In order to solve this inequality, we can first solve the related equation $3(10-2x) = 18$ to get the solution $x = 2$. That means 2 is the boundary between values of $x$ that make the inequality true and values that make the inequality false.

To solve the inequality, we can check numbers greater than 2 and less than 2 and see which ones make the inequality true.

Let’s check a number that is greater than 2: $x= 5$. Replacing $x$ with 5 in the inequality, we get $3(10-2 \boldcdot 5) < 18$ or just $0 < 18$. This is true, so $x=5$ is a solution. This means that all values greater than 2 make the inequality true.
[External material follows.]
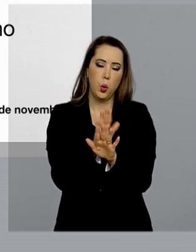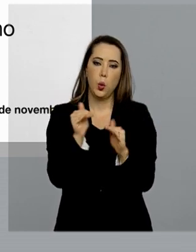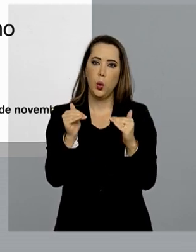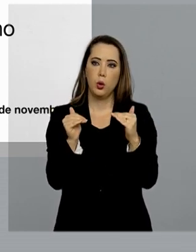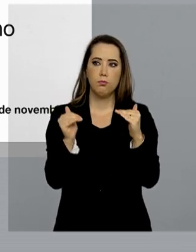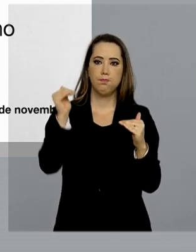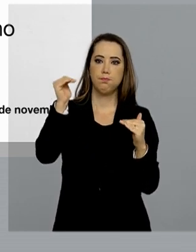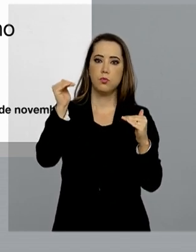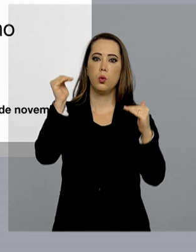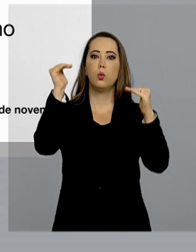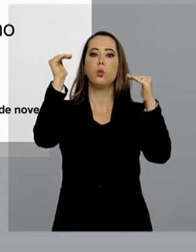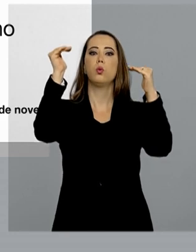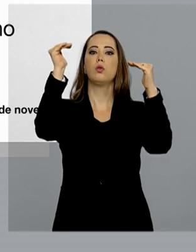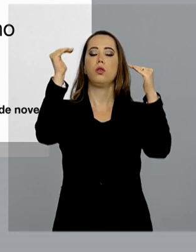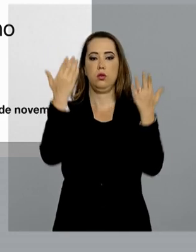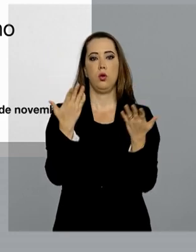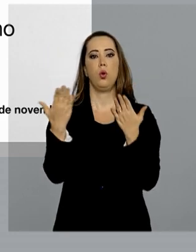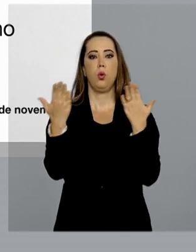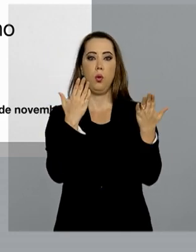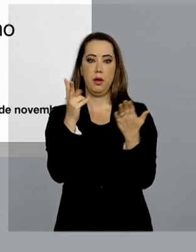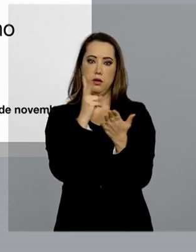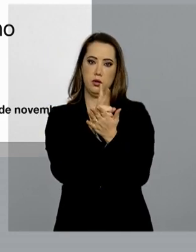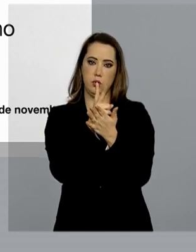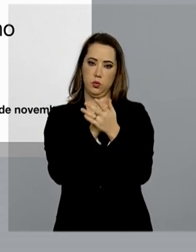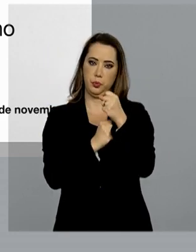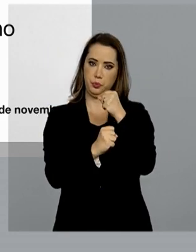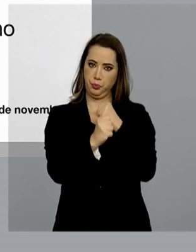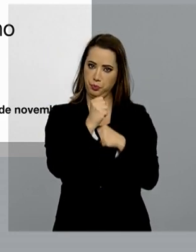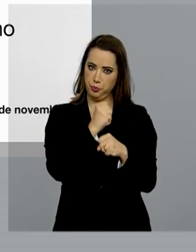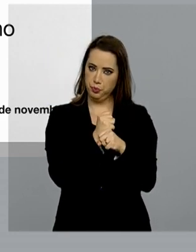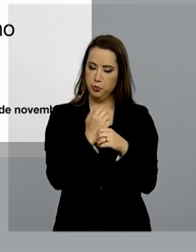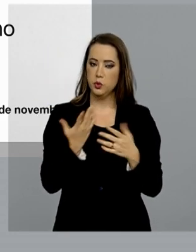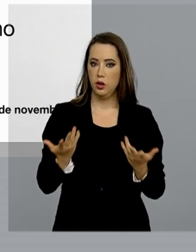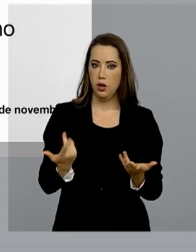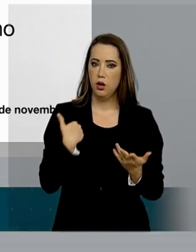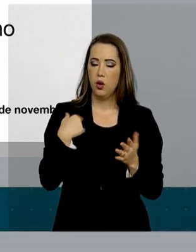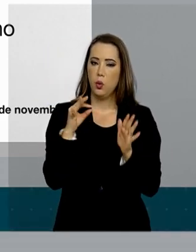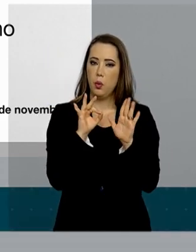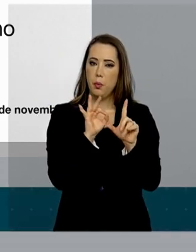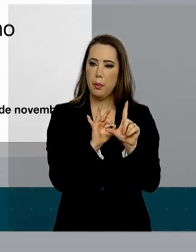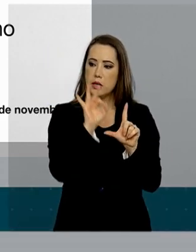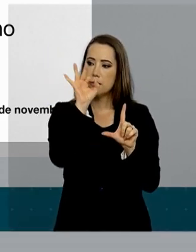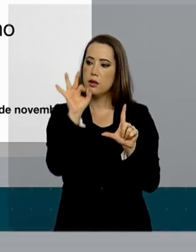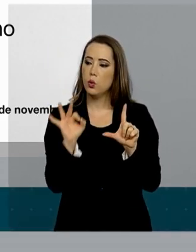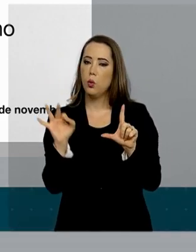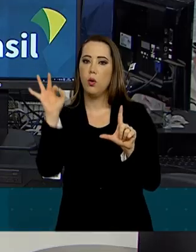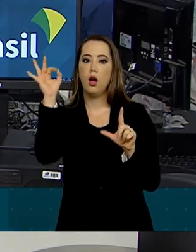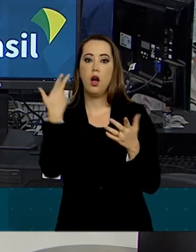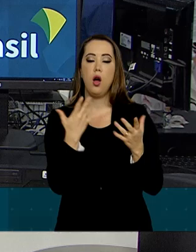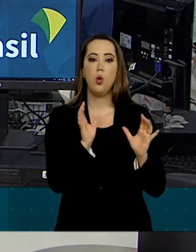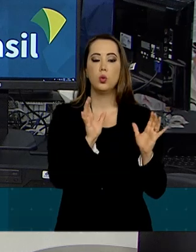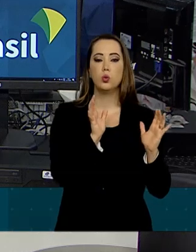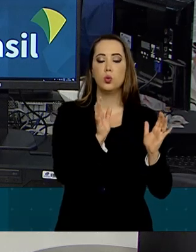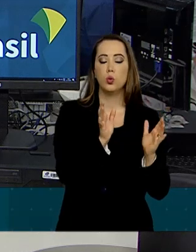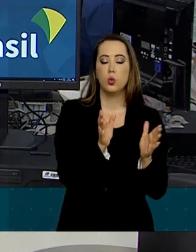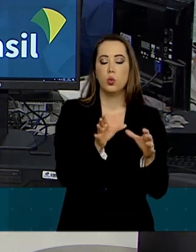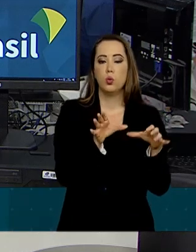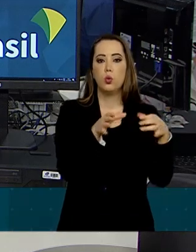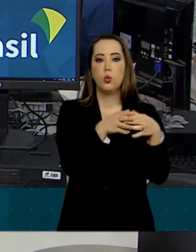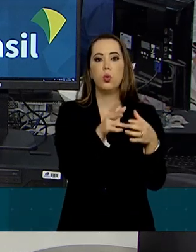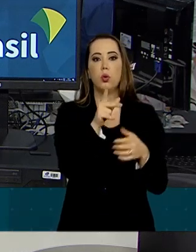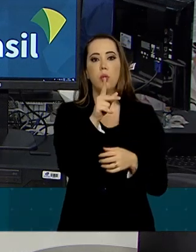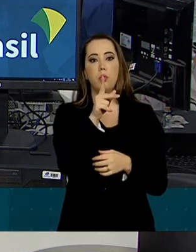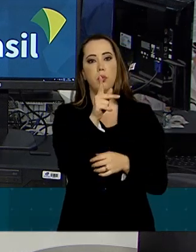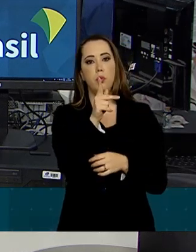de 2019, em relação ao mesmo período de 2018. O índice que mede o grau de concentração de renda per capita do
We can represent the solutions as $x > 2$ and also represent the solutions on a number line:

Notice that 2 itself is not a solution because it's the value of $x$ that makes $3(10-2x)$ ​equal to 18, and so it does not make $3(10-2x) < 18$ true.

For confirmation that we found the correct solution, we can also test a value that is less than 2. If we test $x=0$, we get $3(10-2 \boldcdot 0) < 18$ or just $30 < 18$. This is false, so $x = 0$ and all values of $x$ that are less than 2 are not solutions.